Work to be completed:
Could you print, word for word, every naming line from each of the entries below, leaving the pictures out of your answer?

Raw data:
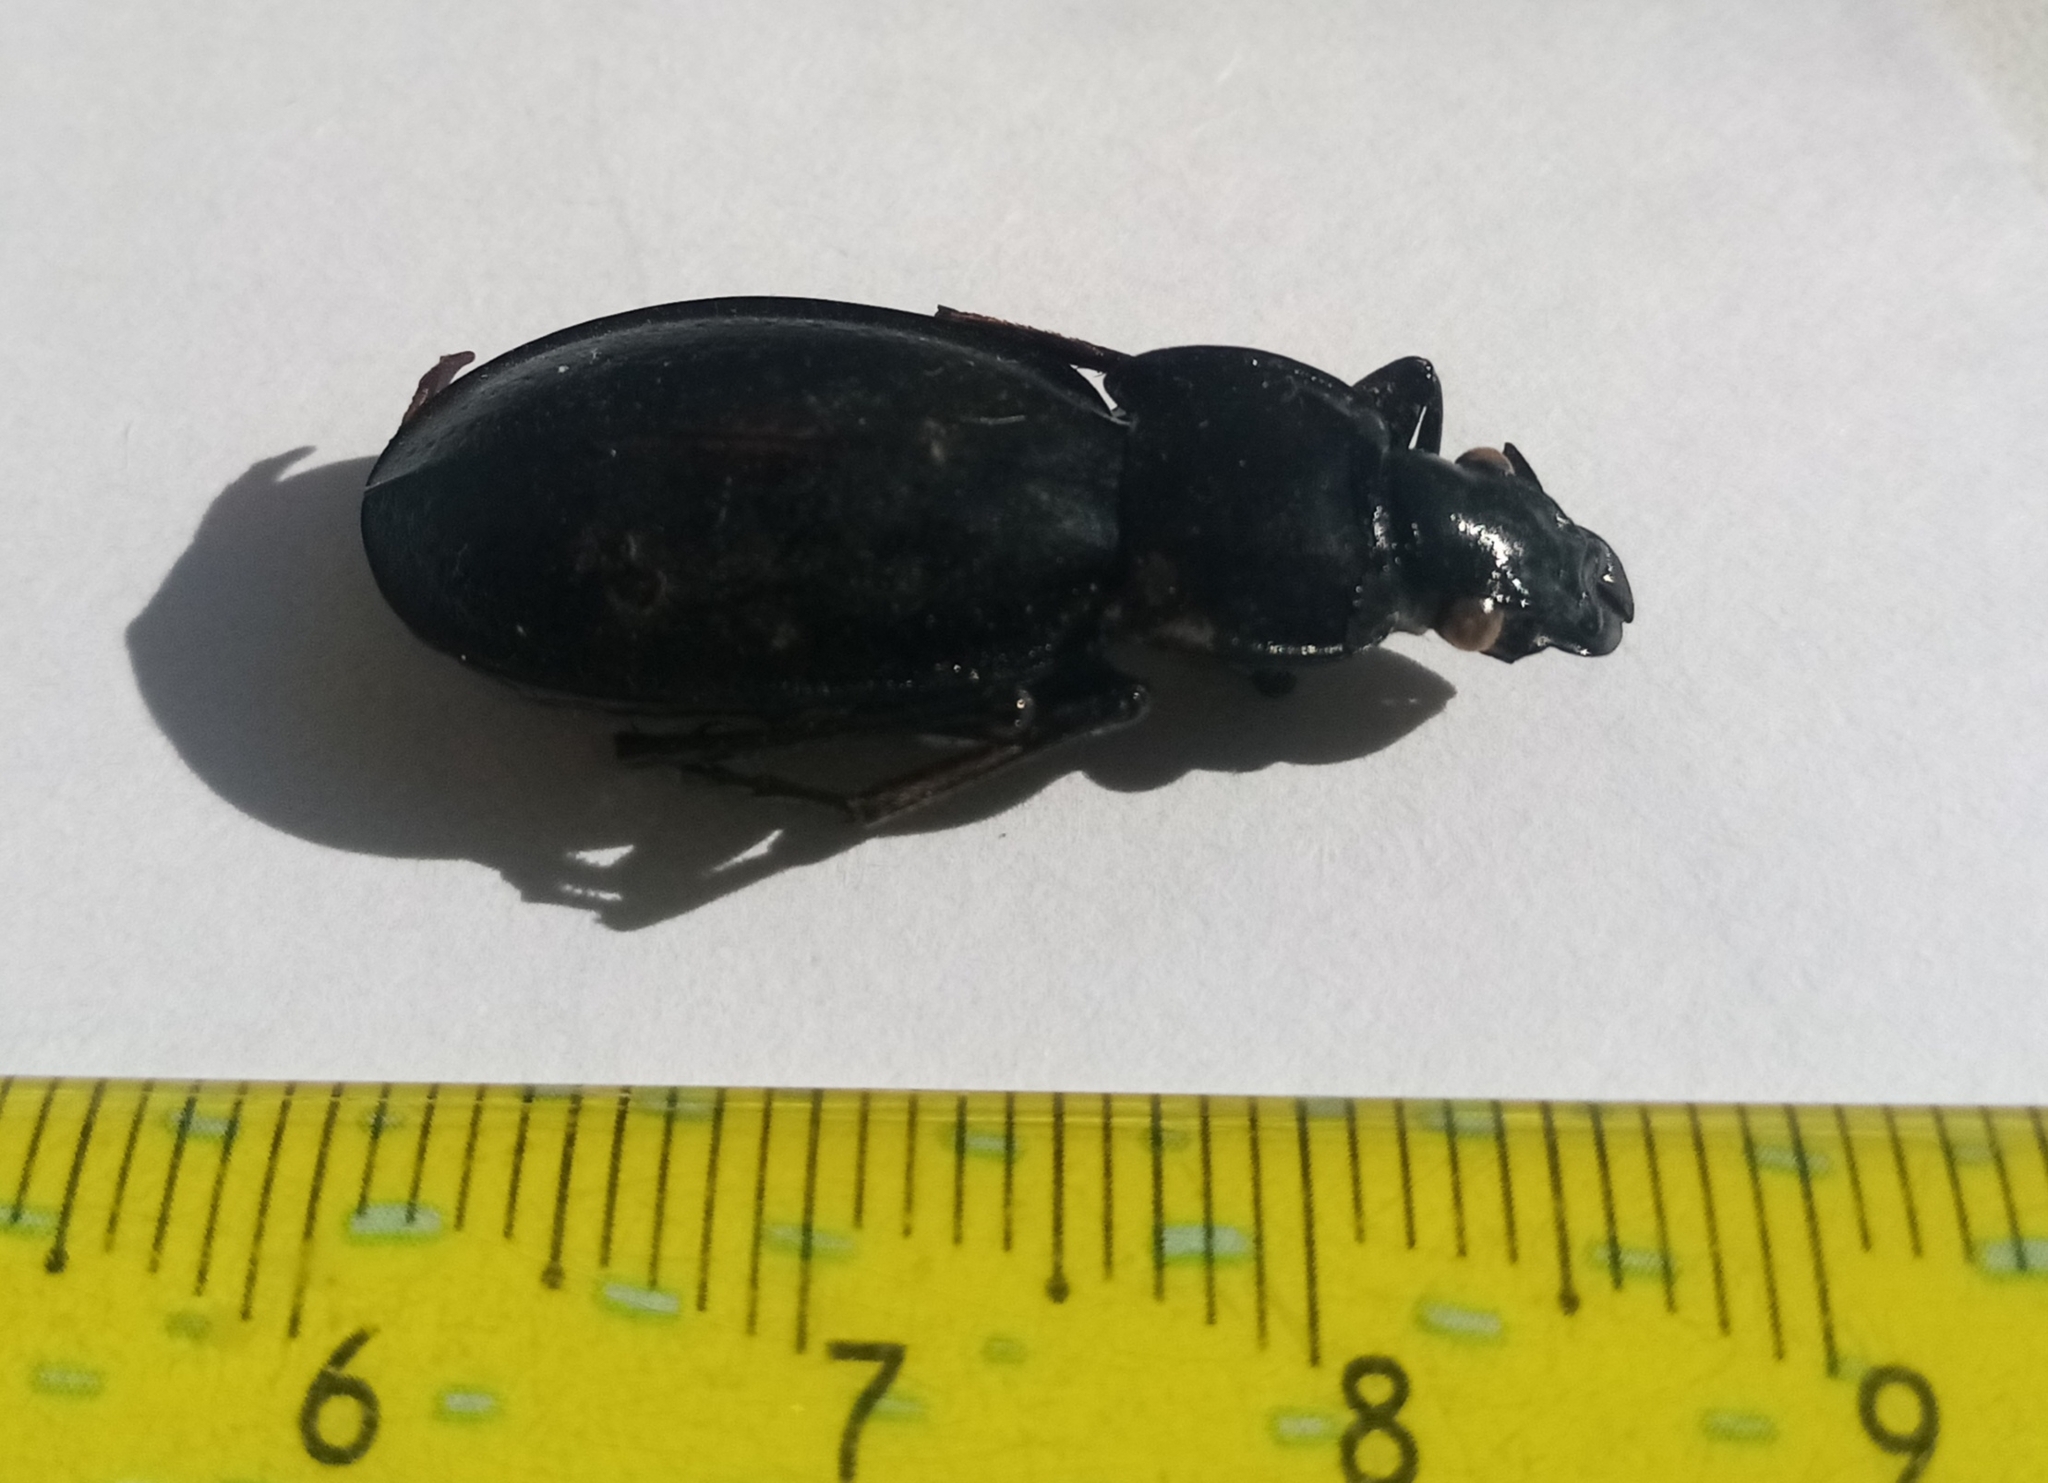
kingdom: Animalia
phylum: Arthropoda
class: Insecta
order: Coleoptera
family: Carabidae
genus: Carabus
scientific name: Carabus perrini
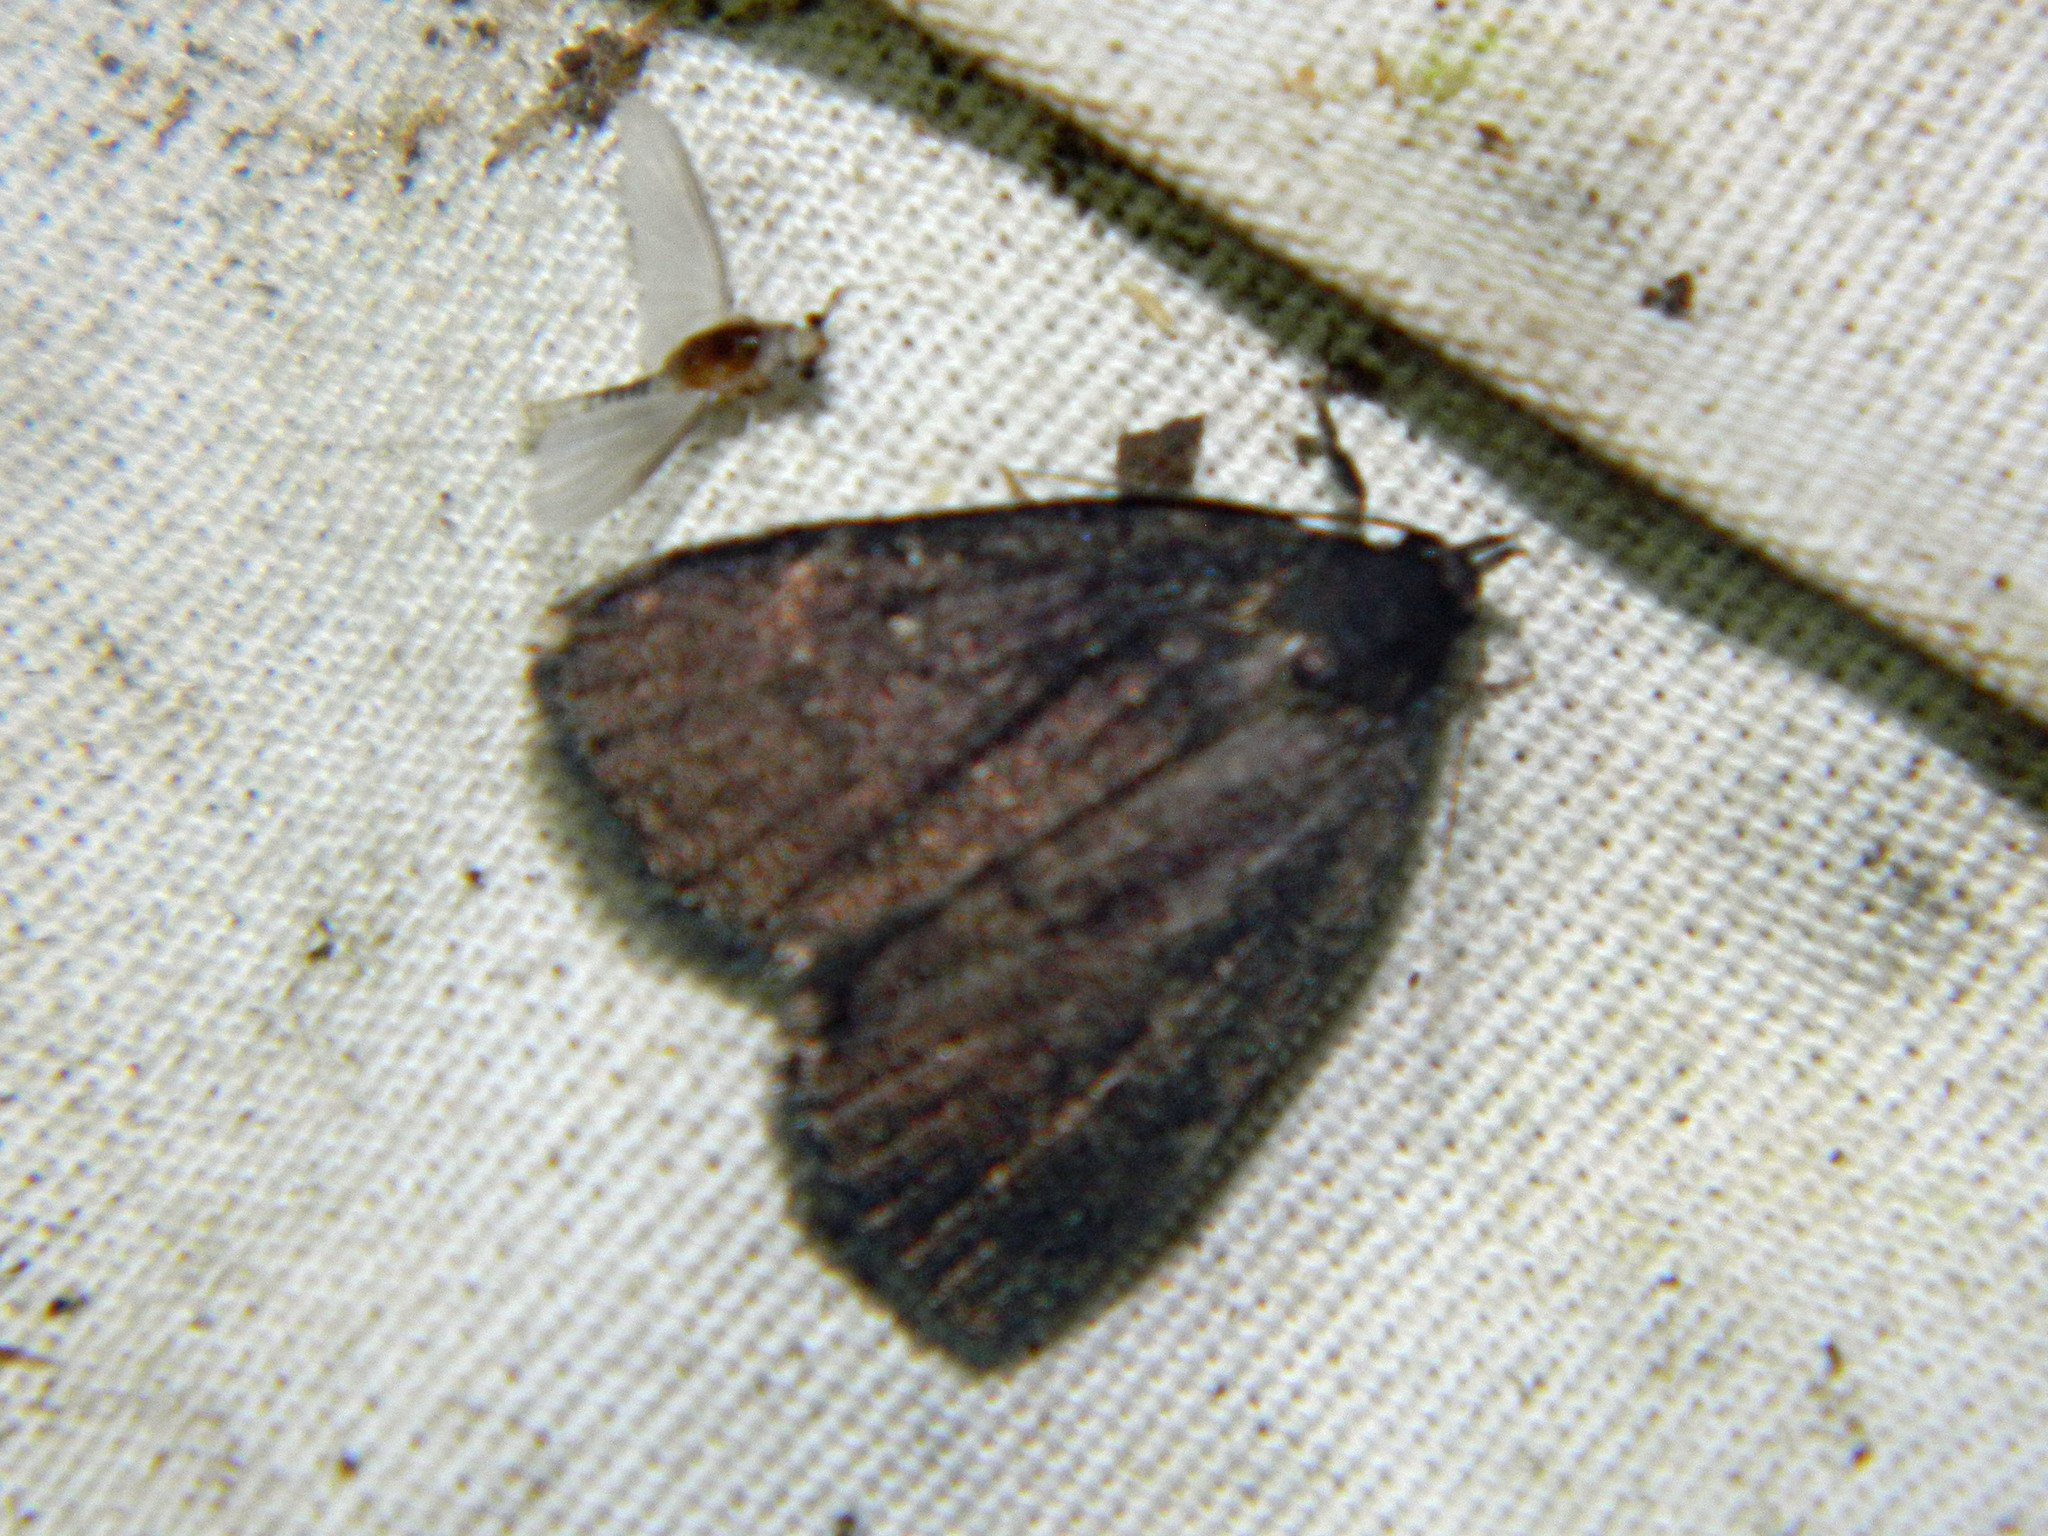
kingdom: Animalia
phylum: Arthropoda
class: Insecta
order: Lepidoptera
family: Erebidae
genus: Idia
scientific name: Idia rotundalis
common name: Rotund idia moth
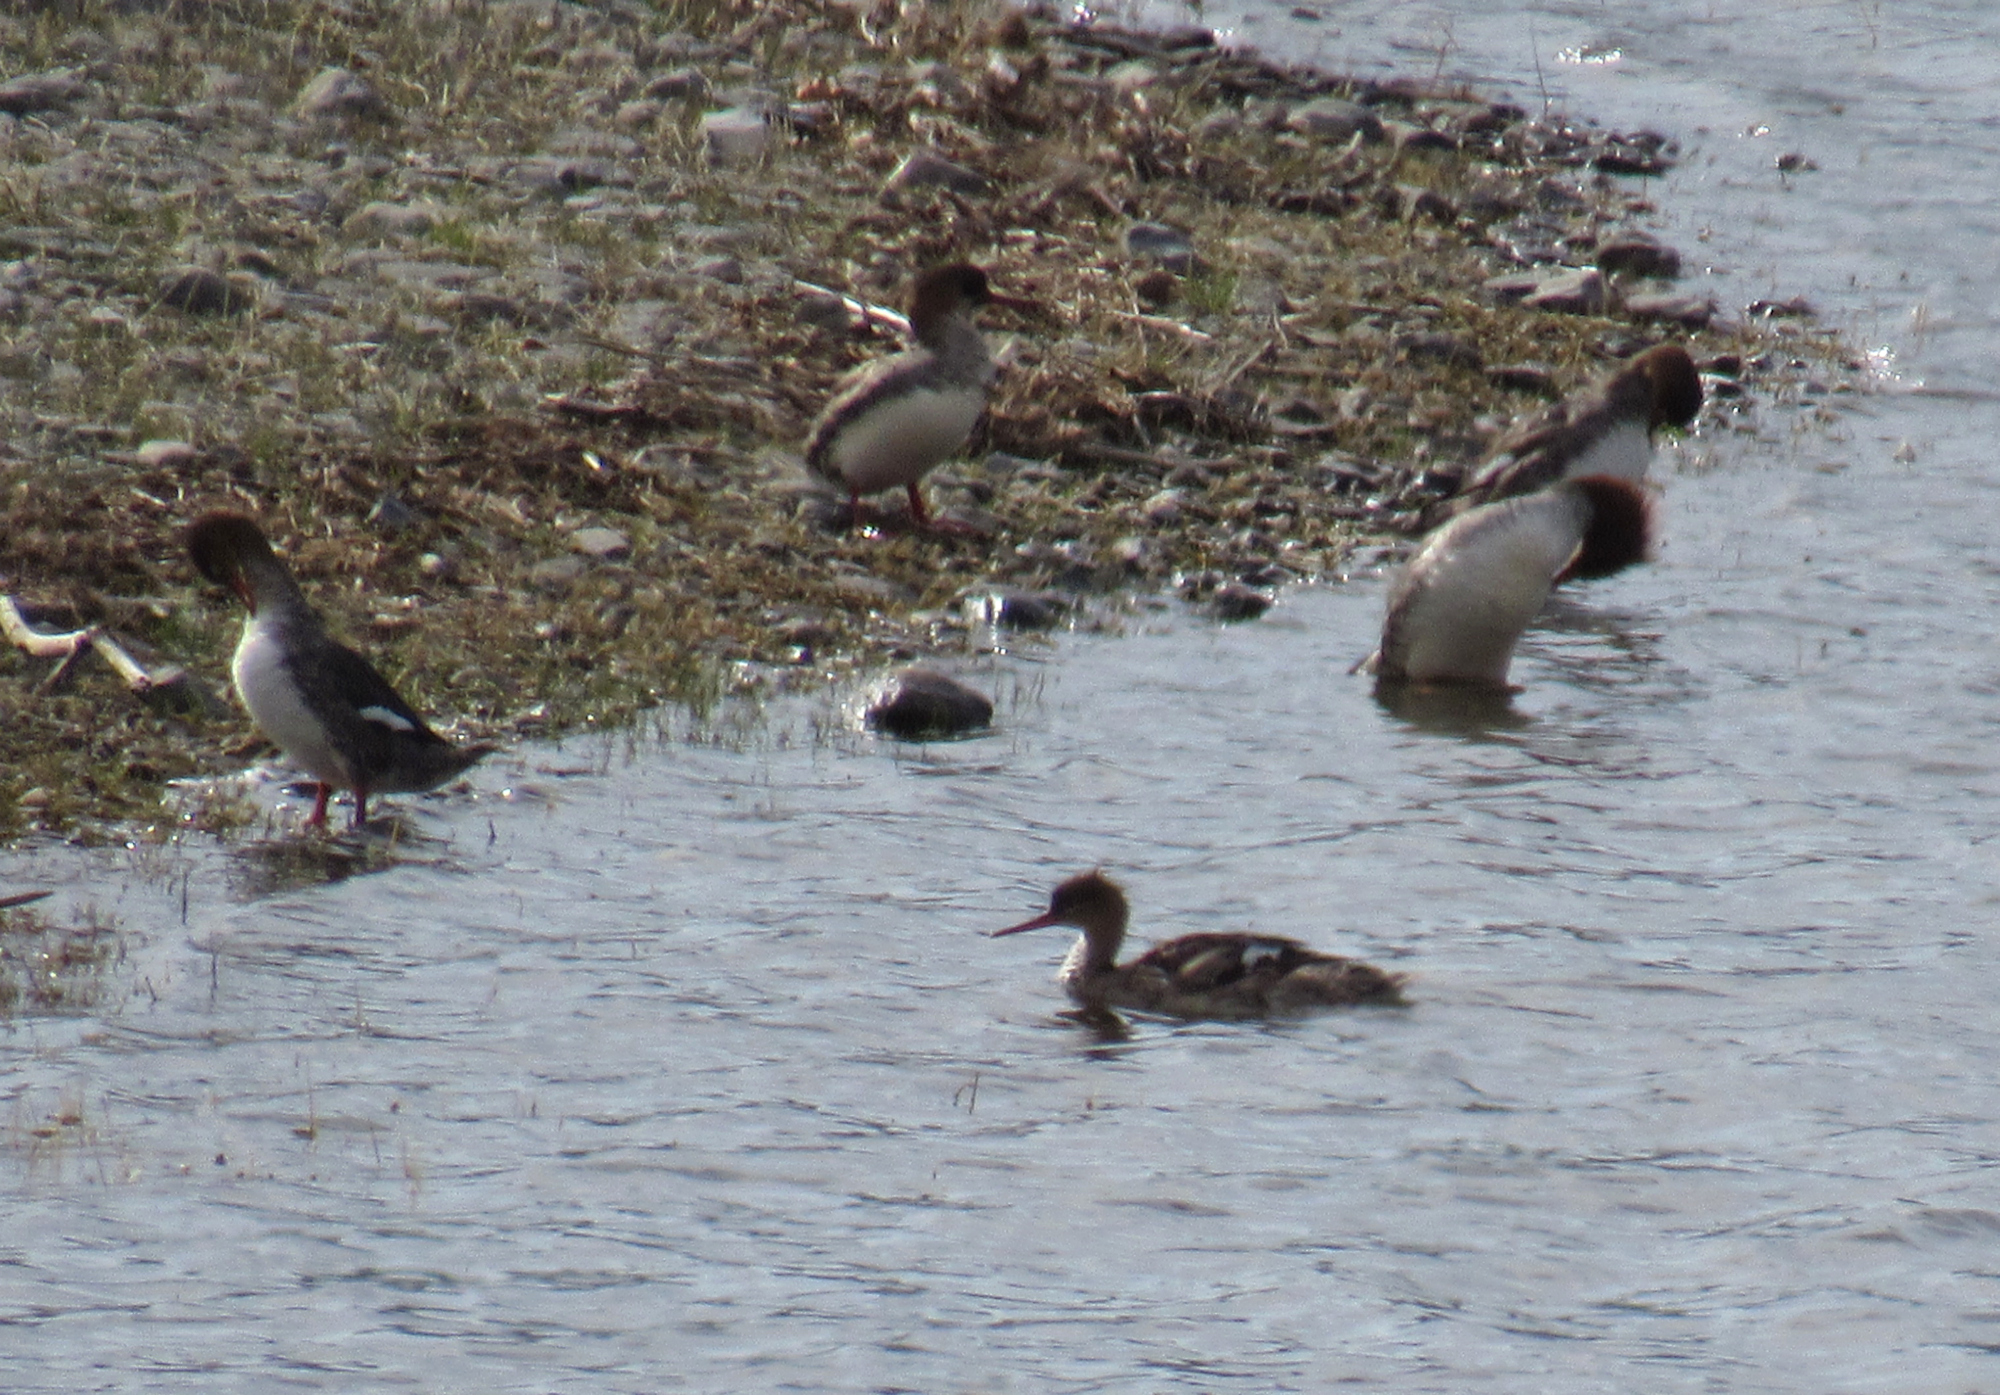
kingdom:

Output of the task:
kingdom: Animalia
phylum: Arthropoda
class: Insecta
order: Coleoptera
family: Carabidae
genus: Carabus
scientific name: Carabus perrini
kingdom: Animalia
phylum: Arthropoda
class: Insecta
order: Lepidoptera
family: Erebidae
genus: Idia
scientific name: Idia rotundalis
common name: Rotund idia moth
kingdom:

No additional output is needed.